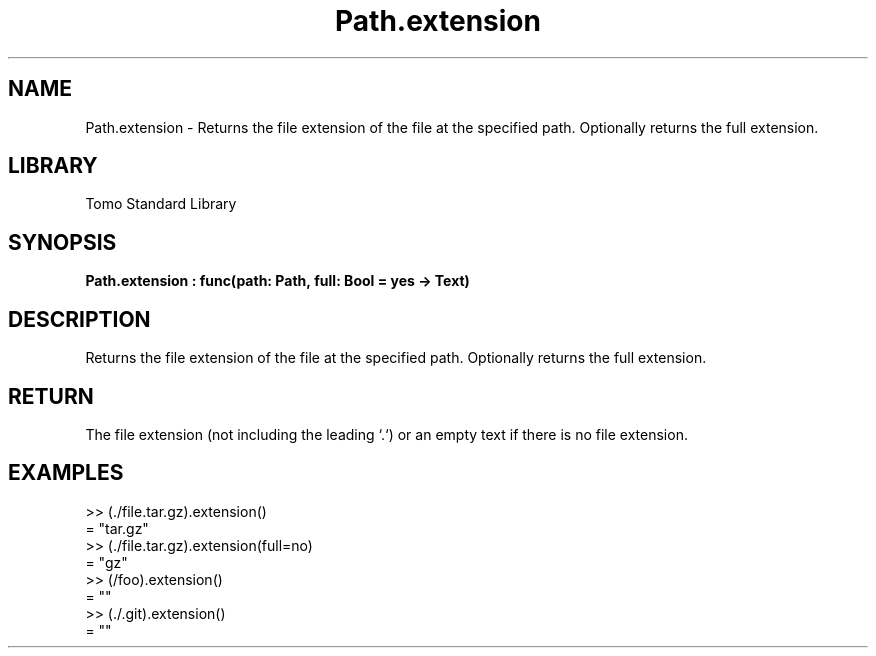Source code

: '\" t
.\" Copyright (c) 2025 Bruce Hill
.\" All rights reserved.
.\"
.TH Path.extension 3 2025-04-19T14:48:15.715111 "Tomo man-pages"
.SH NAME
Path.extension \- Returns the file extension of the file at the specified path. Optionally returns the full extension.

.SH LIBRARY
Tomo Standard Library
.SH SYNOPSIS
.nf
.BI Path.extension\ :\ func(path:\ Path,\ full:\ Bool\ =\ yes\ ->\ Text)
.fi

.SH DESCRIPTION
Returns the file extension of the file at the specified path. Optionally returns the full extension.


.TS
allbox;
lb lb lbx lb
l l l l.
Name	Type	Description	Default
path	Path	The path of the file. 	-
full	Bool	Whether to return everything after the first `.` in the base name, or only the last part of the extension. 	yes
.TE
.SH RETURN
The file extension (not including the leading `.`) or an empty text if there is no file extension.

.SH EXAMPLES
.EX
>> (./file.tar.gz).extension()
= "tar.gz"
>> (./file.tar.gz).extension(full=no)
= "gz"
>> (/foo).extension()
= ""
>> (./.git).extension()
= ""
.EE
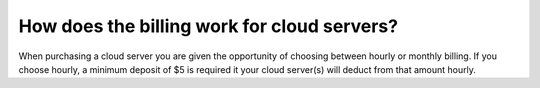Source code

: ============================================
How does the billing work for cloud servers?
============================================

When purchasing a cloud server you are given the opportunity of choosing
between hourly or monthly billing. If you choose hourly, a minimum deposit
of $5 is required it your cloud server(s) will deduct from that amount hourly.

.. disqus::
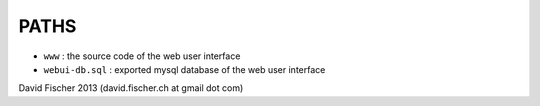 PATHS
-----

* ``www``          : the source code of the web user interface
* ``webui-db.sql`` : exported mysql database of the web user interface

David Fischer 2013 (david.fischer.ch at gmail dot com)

* * * * * * *

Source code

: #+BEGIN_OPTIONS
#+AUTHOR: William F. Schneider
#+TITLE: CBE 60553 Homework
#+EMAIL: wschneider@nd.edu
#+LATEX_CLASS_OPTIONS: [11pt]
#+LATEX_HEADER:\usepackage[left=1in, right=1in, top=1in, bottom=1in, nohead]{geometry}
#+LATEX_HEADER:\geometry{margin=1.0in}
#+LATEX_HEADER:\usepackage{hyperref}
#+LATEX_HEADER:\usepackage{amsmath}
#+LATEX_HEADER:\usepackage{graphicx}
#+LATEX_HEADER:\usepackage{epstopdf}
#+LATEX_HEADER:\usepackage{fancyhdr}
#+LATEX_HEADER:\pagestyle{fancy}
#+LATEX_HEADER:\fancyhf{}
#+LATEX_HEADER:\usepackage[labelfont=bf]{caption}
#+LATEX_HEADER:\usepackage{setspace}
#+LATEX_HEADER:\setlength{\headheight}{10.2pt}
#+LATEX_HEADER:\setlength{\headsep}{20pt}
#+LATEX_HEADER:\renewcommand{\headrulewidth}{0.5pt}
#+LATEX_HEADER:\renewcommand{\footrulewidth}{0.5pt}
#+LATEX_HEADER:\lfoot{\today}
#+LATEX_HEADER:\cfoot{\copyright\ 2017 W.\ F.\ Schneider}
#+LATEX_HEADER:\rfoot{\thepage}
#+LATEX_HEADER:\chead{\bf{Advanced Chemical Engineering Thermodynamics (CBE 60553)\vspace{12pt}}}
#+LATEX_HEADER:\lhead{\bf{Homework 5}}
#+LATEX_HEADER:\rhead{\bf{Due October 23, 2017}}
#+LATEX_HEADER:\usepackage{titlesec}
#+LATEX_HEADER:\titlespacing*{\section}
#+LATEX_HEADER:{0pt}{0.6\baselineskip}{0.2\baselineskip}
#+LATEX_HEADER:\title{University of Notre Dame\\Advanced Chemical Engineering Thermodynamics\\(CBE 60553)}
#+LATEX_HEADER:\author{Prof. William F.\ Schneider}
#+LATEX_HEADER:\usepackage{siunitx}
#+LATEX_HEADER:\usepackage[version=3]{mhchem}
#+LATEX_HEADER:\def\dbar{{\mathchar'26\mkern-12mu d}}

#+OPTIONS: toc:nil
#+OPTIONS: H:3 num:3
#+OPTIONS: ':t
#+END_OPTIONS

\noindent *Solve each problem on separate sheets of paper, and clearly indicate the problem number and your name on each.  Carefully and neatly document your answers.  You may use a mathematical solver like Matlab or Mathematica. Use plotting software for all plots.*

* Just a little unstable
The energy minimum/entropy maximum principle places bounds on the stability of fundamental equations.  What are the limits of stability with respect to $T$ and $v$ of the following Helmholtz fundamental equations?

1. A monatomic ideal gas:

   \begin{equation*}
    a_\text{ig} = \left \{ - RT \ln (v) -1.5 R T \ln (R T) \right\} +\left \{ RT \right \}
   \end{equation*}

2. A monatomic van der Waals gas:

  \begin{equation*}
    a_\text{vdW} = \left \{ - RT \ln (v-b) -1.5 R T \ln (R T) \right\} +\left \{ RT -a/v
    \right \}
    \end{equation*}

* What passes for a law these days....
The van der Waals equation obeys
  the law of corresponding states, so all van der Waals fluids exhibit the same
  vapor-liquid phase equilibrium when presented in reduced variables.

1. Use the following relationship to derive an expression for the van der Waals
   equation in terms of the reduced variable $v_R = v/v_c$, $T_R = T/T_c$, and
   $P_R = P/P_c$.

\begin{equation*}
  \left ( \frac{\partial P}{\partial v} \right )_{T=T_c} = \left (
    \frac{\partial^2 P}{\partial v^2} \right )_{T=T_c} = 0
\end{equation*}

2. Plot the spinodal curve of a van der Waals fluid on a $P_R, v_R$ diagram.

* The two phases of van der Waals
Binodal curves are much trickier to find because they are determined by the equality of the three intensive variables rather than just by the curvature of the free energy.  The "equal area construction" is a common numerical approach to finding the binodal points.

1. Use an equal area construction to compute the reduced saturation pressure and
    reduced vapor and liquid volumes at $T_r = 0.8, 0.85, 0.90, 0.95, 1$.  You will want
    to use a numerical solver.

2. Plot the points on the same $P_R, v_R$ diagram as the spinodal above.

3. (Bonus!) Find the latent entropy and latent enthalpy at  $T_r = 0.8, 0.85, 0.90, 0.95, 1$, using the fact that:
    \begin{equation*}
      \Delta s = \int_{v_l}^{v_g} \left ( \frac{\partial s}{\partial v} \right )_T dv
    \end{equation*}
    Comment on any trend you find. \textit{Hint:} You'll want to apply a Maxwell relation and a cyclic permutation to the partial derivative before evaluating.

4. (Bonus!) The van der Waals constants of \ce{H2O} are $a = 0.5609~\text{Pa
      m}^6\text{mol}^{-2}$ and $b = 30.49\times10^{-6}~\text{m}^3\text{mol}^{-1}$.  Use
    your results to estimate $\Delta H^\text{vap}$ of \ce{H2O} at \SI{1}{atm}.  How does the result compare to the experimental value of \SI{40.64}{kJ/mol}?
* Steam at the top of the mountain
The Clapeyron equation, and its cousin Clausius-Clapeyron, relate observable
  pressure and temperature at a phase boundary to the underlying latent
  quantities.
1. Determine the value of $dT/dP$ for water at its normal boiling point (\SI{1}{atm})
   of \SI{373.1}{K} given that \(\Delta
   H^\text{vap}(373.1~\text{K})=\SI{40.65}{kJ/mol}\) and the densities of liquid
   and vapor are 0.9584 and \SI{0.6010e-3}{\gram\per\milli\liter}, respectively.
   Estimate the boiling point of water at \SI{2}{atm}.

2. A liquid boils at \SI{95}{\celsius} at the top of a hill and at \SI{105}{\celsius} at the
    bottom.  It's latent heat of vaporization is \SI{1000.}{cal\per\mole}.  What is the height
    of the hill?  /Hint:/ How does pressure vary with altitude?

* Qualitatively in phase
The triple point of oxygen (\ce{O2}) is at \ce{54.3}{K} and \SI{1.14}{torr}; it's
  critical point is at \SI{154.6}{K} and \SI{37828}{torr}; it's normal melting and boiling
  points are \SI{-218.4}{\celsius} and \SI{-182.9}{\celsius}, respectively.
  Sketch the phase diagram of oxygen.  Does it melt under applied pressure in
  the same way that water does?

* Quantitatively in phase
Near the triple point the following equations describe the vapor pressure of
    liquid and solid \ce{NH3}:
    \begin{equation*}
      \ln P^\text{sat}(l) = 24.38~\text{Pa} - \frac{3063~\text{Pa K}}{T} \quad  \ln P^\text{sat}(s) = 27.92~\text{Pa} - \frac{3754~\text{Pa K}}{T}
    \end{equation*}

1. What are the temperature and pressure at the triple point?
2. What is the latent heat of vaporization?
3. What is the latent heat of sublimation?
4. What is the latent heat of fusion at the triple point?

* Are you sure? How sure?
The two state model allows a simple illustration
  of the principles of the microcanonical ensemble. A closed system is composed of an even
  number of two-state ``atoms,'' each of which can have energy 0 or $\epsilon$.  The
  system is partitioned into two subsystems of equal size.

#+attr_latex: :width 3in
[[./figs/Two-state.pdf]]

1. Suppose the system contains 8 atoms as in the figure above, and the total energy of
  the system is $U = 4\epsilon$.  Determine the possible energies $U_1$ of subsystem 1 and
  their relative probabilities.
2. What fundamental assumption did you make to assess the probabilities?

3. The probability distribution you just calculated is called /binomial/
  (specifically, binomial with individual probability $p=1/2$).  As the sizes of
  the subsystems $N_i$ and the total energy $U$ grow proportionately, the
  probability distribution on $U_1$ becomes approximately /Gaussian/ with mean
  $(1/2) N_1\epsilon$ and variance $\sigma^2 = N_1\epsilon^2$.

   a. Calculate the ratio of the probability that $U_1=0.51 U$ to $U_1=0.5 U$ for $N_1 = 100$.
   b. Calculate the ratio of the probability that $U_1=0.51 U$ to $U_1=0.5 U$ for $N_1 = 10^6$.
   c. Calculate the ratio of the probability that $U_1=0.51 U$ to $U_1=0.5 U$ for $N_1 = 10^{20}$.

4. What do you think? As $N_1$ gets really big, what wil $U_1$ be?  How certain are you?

* * * * * * *

Which of the lines above hold the word "heat"? Copy each one.

=== Your response ===
    bottom.  It's latent heat of vaporization is \SI{1000.}{cal\per\mole}.  What is the height
2. What is the latent heat of vaporization?
3. What is the latent heat of sublimation?
4. What is the latent heat of fusion at the triple point?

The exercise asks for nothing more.